Um zu schauen, wie die Positionen variieren, entwarfen die Forscher einen Fragebogen für eine selbst-nominierte Gruppe bestehend aus 1376 Probanden, zu denen Vertreter der theoretischen Psychologie, Klinikärzte (praktizierende Psychologen), Studenten und Vertreter der breiten Öffentlichkeit zählten. Im Kontext der Studie definierte man „verdrängte Erinnerungen“ folgendermaßen:

Eine Erinnerung, die so schockierend ist, dass der Verstand diese Erinnerung nimmt und tief in sein Innerstes, in einer unzugänglichen Ecke des Unbewussten, einschließt. Isoliert von dem mentalen Leben ruht diese Erinnerung an diesem Ort für viele Jahre oder sogar für mehrere Dekaden, manchmal sogar für immer. Doch plötzlich, eines Tages, kann sie erweckt werden und zum Bewusstsein vordringen.

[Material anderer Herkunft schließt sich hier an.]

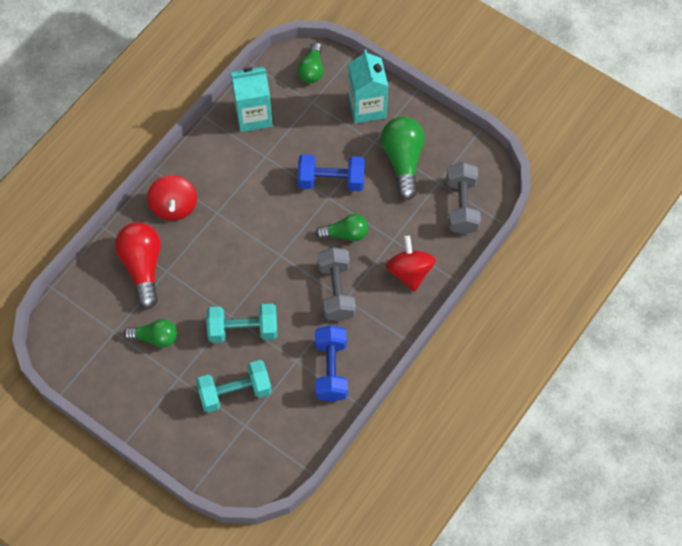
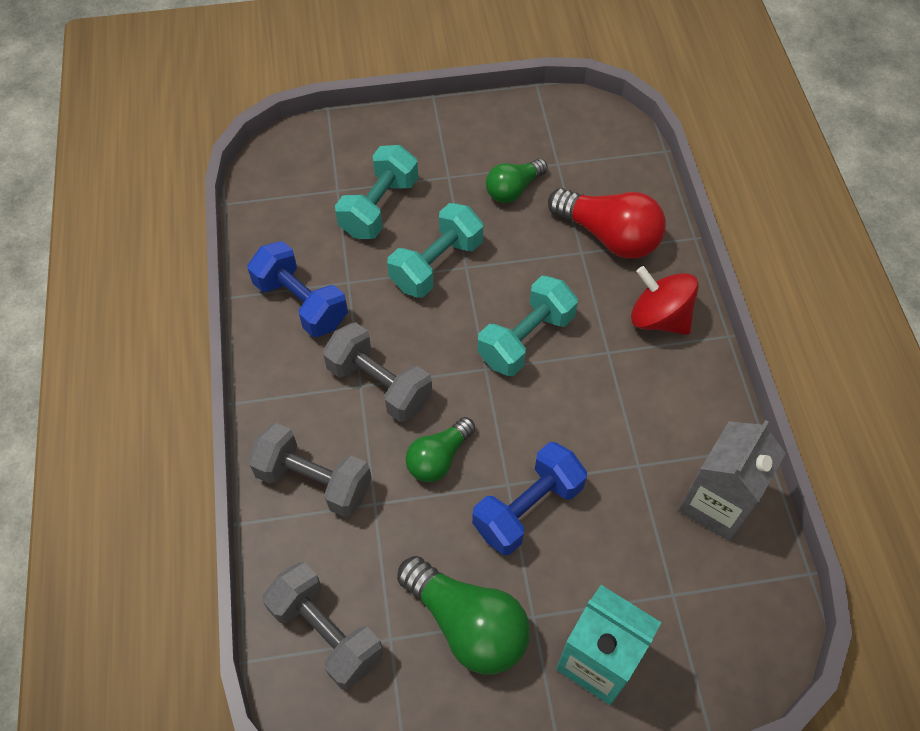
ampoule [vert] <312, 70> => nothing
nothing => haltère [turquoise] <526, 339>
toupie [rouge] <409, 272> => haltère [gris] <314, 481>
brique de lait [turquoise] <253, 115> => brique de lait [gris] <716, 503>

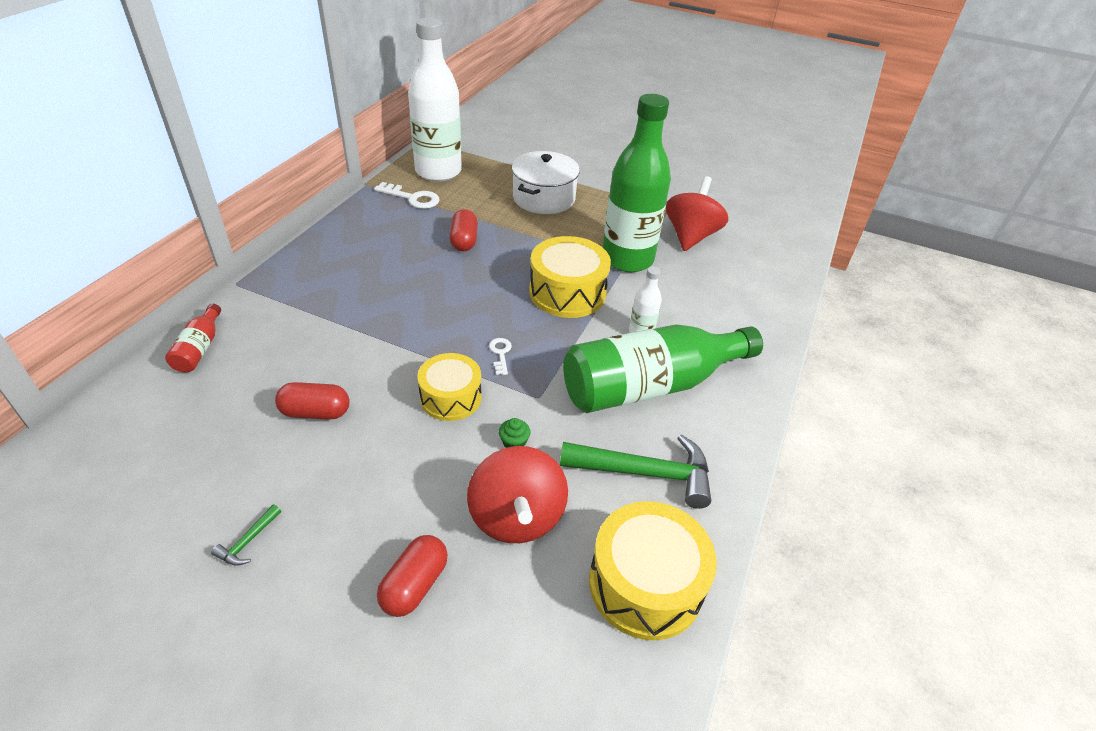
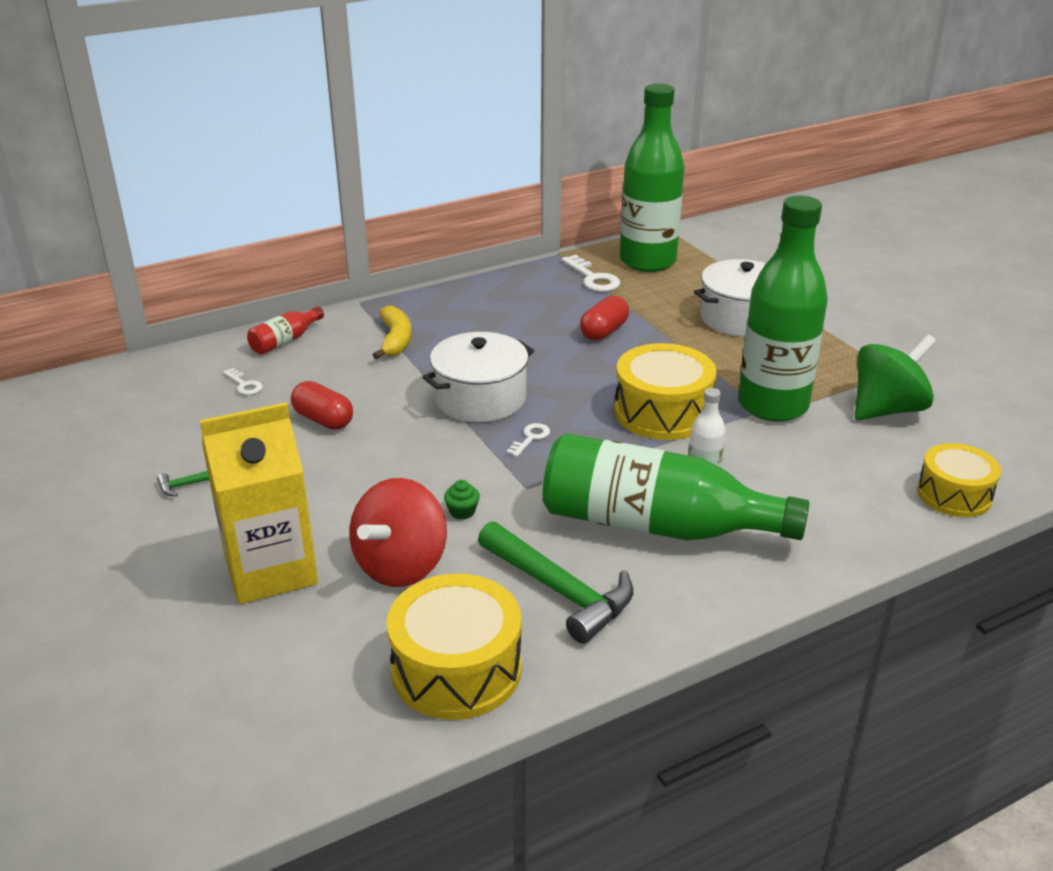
nothing => clé [blanc] <244, 385>
nothing => banane [jaune] <395, 340>
nothing => marmite [blanc] <480, 398>
tambour [jaune] <450, 397> => tambour [jaune] <954, 494>, moved
gélule [rouge] <415, 585> => brique de lait [jaune] <270, 570>
bouteille [blanc] <438, 171> => bouteille [vert] <648, 261>
toupie [rouge] <690, 236> => toupie [vert] <887, 409>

Die Forscher fanden heraus, dass sich der Skeptizismus, der sich schon in den 1990ern zeigte, in zwei Hauptgruppen aufteilen lässt: in das Lager der praktischen und der theoretischen Psychologie.

Als man die Probanden fragte, ob sie zustimmten, „dass traumatische Erinnerungen oft verdrängt würden“, stimmten nicht einmal 30 Prozent der theoretisch-orientierten Psychologen dieser Aussage zu. Im Vergleich: Die restlichen 60 Prozent der Teilnehmer, unter denen sich auch viele Klinikärzte befanden, bejahrten dieses Statement. Als man die Behauptung in den Raum warf, „dass man verdrängte Erinnerungen durch eine entsprechende Therapie aus dem Unbewussten heraufholen kann“, ereignete sich eine ähnliche Verteilung des Votums; 75 Prozent der Theoretiker stimmten der Aussage nicht zu und 43 Prozent aller Anderen pflichtete bei.

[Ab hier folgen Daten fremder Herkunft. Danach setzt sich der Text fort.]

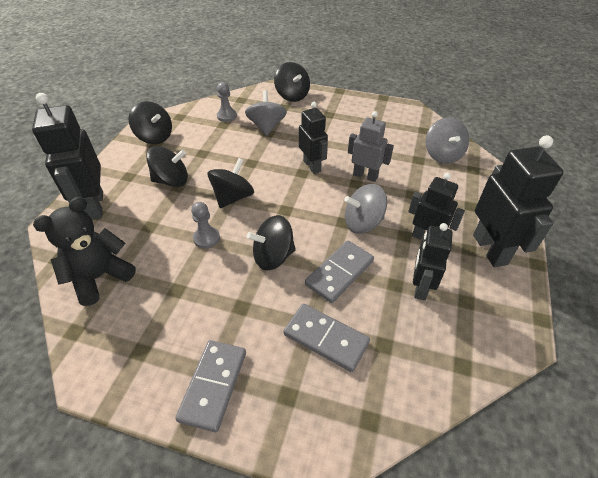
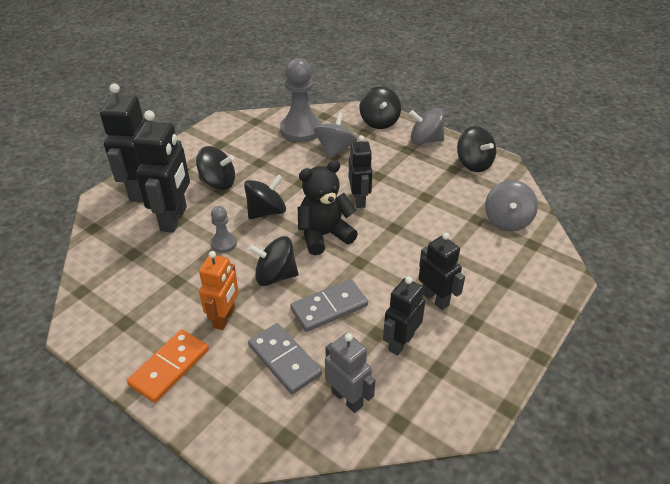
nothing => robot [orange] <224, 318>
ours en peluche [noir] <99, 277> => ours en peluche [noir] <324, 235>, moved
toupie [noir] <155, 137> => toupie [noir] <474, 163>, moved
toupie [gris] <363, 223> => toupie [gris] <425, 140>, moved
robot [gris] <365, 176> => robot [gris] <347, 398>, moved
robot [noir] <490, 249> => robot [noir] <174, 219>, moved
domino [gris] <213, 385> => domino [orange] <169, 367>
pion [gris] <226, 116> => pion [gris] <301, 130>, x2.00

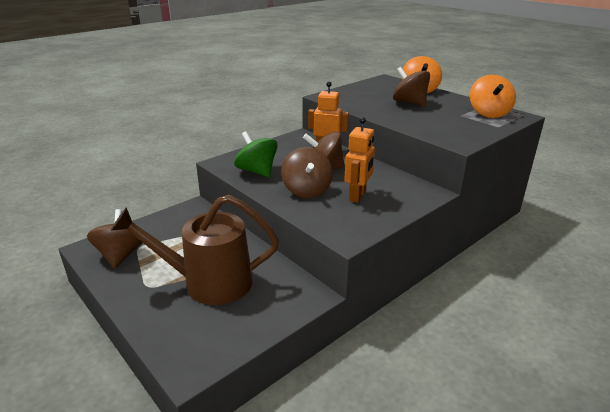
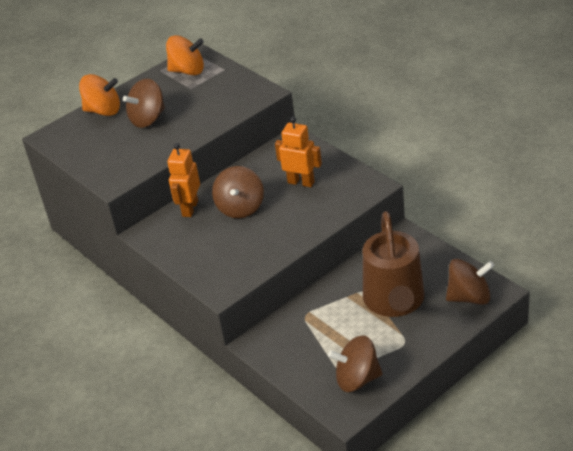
toupie [vert] <257, 171> => nothing
toupie [marron] <307, 190> => toupie [marron] <469, 297>, moved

Warum ist eine derartige Studie überhaupt relevant? Wenn man den Forschern Glauben schenken darf, dann aus zwei Gründen: Erstens, Überzeugungen beeinflussen Handlungen. Ein Therapeut, der an „verdrängte Erinnerungen“ glaubt, wird sich einem Patienten anders nähern, als jemand, der nicht daran glaubt. Zweitens, abgesehen von der klinischen Psychologie hat der Begriff der „verdrängten Erinnerungen“ auch Auswirkungen auf die Rechtsprechung.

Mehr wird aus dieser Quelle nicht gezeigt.